Posted by ESC on January 07, 2004
In Reply to: N-word - Guess at Origin posted by Bookworm on January 07, 2004
: : : : I came across a new, darker take on the phrase "[n-word] in the woodpile." See the information in the last three paragraphs.
: : : : N*GGER IN THE WOODPILE (OR FENCE) - "Some fact of considerable importance that is not disclosed; something suspicious or wrong; something rotten in Denmark. The sayings with 'fence' and 'woodpile' developed about the same time and about at the period 1840-50, when the 'Underground Railroad' was flourishing successfully. Evidence is slight, but because early uses of the expressions occurred in Northern states, it is presumable that they derived from actual instances of the surreptitious concealment of fugitive Negroes in their flight north through Ohio or Pennsylvania to Canada under piles of firewood or within hiding places in stone fences." From "Heavens to Betsy" (1955, Harper & Row) by Charles Earle Funk. A second reference agrees with the time period when this expression "appeared." ".[n-word] in the woodpile, a catch or hitch in a situation, a flaw, dates from 1852." From "I Hear America Talking" by Stuart Berg Flexner (Von Nostrand Reinhold Co., New York, 1976).
: : : : A third source, a novel, indicates that meaning has to do with a black person being killed and buried on a property:
: : : : "One time I told Will (that) Fox Run was a beautiful place. He said, 'Don't let it fool you. All these places got a [n-word] in the woodpile.' I wasn't sure what he meant, though.' He tilted his head inquisitively, waiting for me to speak, as if somehow we were old friends.

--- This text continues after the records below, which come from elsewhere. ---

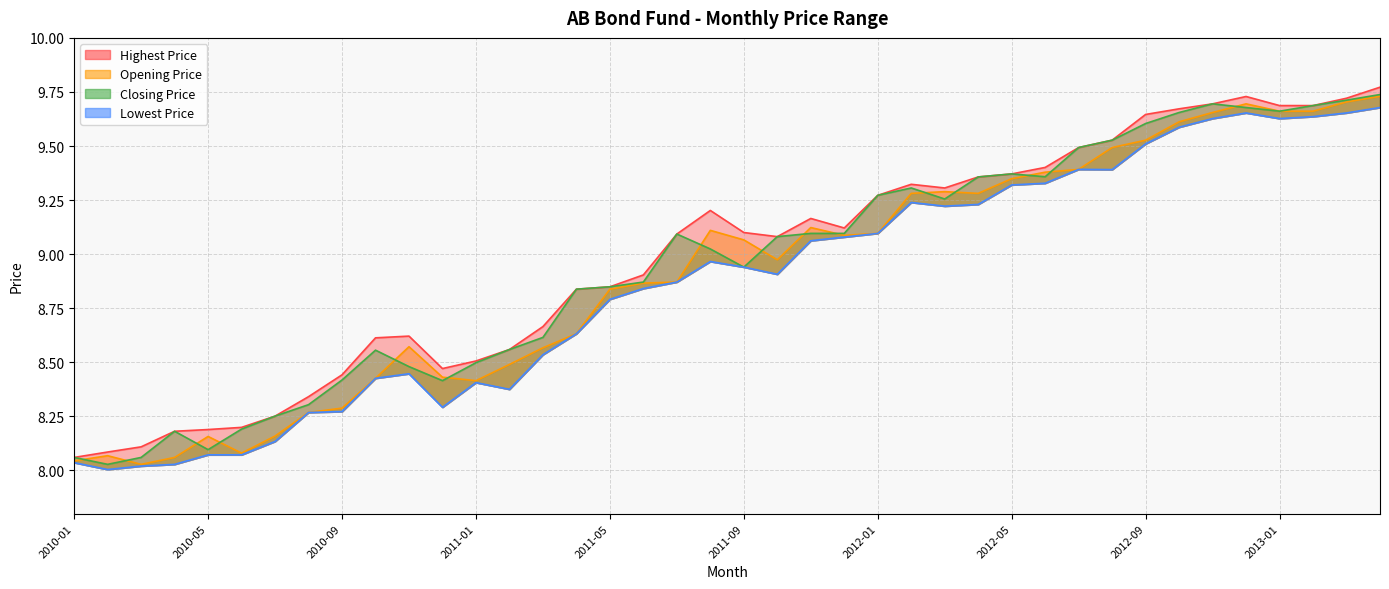

Where is the first local minimum for Closing Price?

2010-02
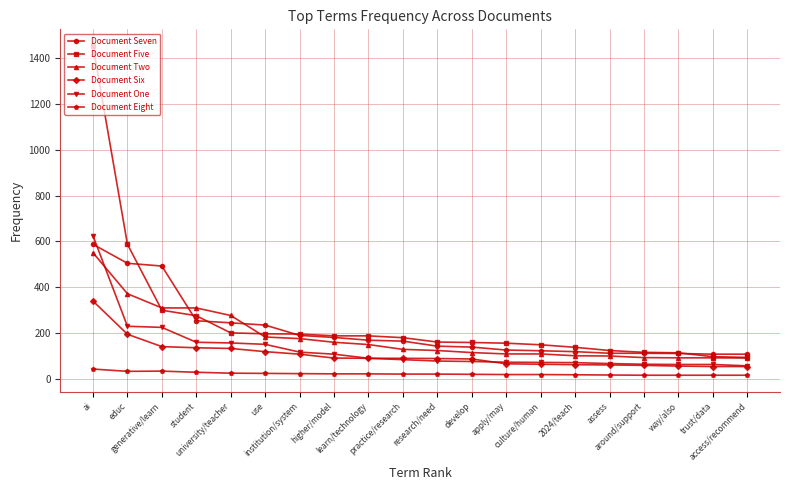

Which series changed the most between use and way/also?

Document Seven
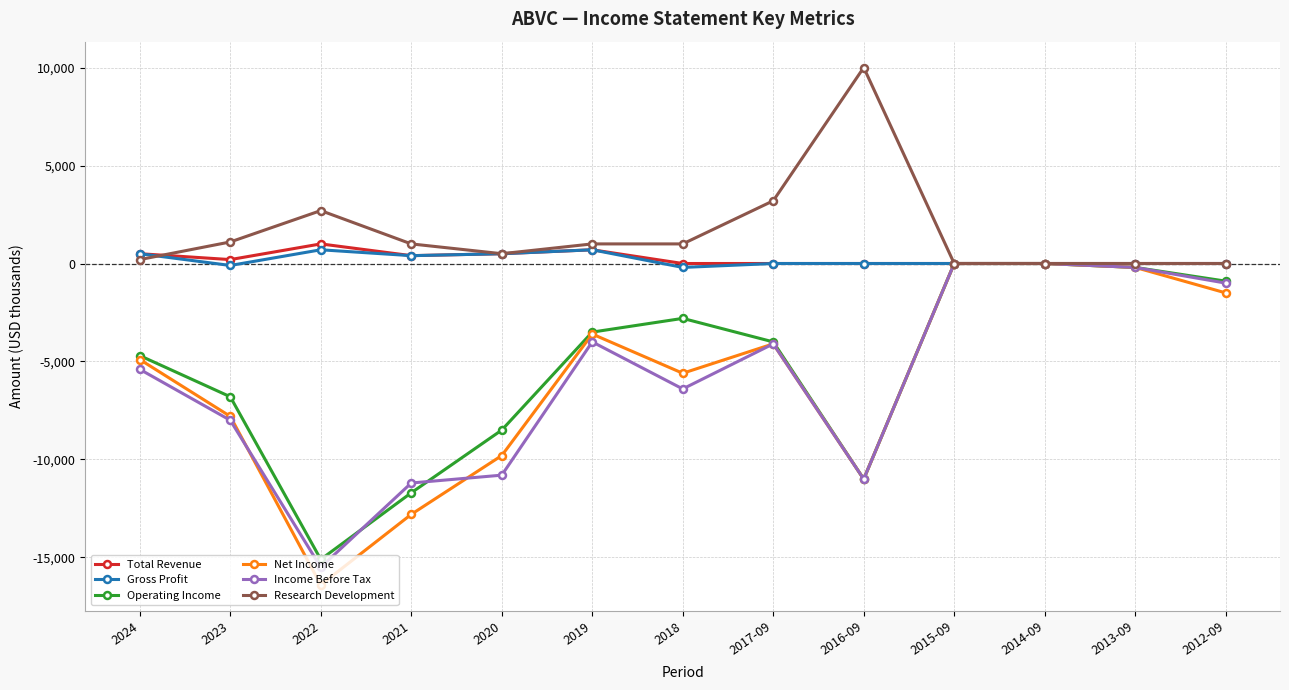

Is it true that Gross Profit equals -200 at 2018?

True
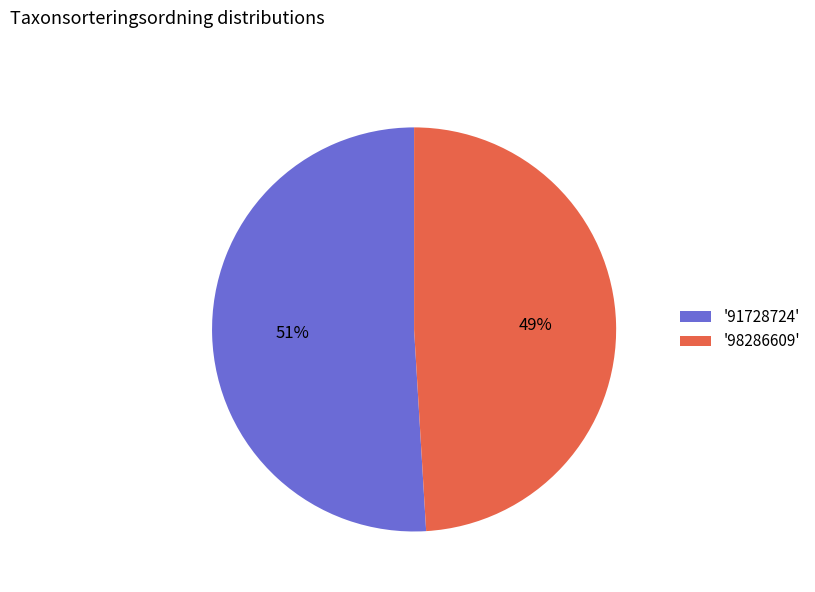

To the nearest percent, what portion does '98286609' represent?

49%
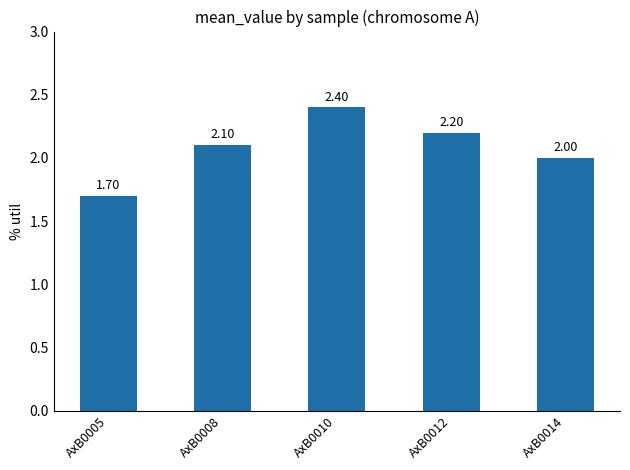

What is the value of the 3rd bar from the left?

2.4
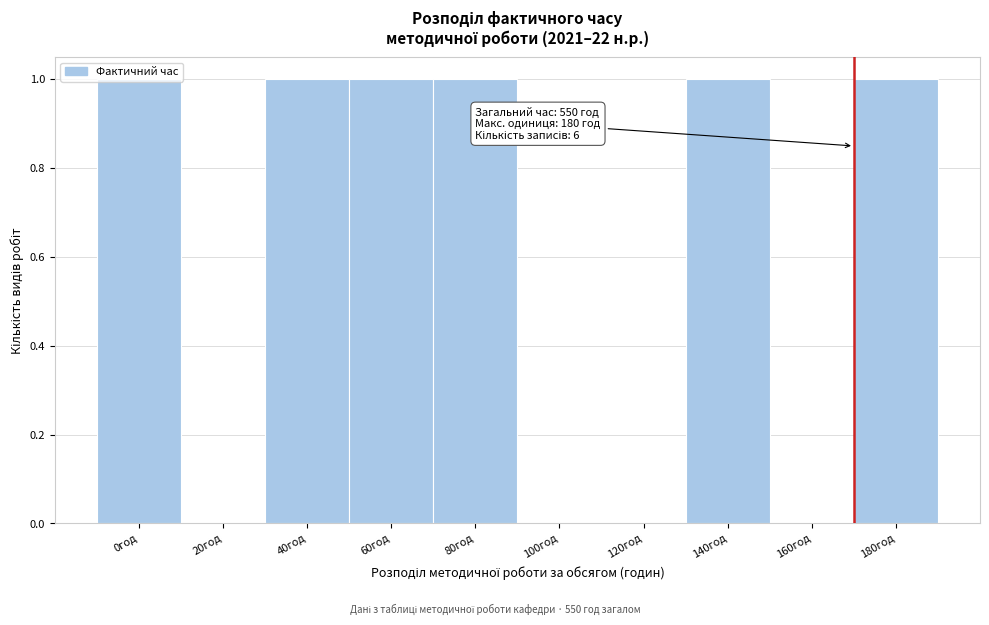

What is the sum of all values?

6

: : : : 'So Vidrine repeated a racist remark that confirms what you already knew,' Helen said in her office an hour later, 'Maybe a convict was killed on the LeJeune plantation fifty years ago. Or maybe not. We didn't find a body, bwana.'..." From "Last Car to Elysian Fields" by James Lee Burke (2003 Simon & Schuster, New York), Page 262.
: : :
: : : Hi ESC,
: : : The stuff you've provided above is amazing. Howevever while I realise that 'nigger' is a derogatory word for a negro, which has since been extended to cover pretty well anyone with dark skin, but I'm a little surprised at your reticence to type the complete word. Is this a standard thing in the U.S.? The way you've typed it suggests that it's a profanity (noting that there is a fine line if any between a profanity and a racist statement).
: : : Here in Aus we have a host of other derogatory terms for aboriginals, I'm afraid to say. They include boong, darkie, etc. etc. However, I'm not aware that anyone would shy away from spelling the word out if discussing the subject. Is it so taboo in America?
: : : Further to that, the word 'nigger' sounds like an abhorration, or derivation of the original word 'negro'. As if it might have started out as say 'nigro', then distorted to become 'nigger'.
: : : Is that how the word came about? Does anyone know?
: : I wrote the word that way for the same reason we write L*tin. I didn't want to draw the type of people who would be googling the n-word. We did have a student researching it once. But I figure the vast majority are up to no good.
: I always assumed is was a sick derivation of the African country Niger.
N*GGER, N-WORD - "When used by a white person to describe a black or African-American person, this is probably the most offensive hateful, hurtful term in the language today. Like Negro, the word derives ultimately from the Latin niger, black. It is not an Americanism, the first recorded use of '[n-word]' being in a 1786 poem by Robert Burns, although variations on it, including 'negar', 'neger,'; and 'niger' are recorded before then. Though African-Americans do commonly use the word in different ways amongst themselves.blacks rarely if ever do so in the presence of whites. Since the O.J. Simpson murder trial in 1995, when evidence of its use by a detective-witness was introduced, it often has been euphemistically called the N-word.Once commonly used expressions such as 'a [n-word] in the woodpile' (concealed but important information, a 'catch' in a situation) are rarely heard today." From "Encyclopedia of Word and Phrase Origins" by Robert Hendrickson (Facts on File, New York, 1997).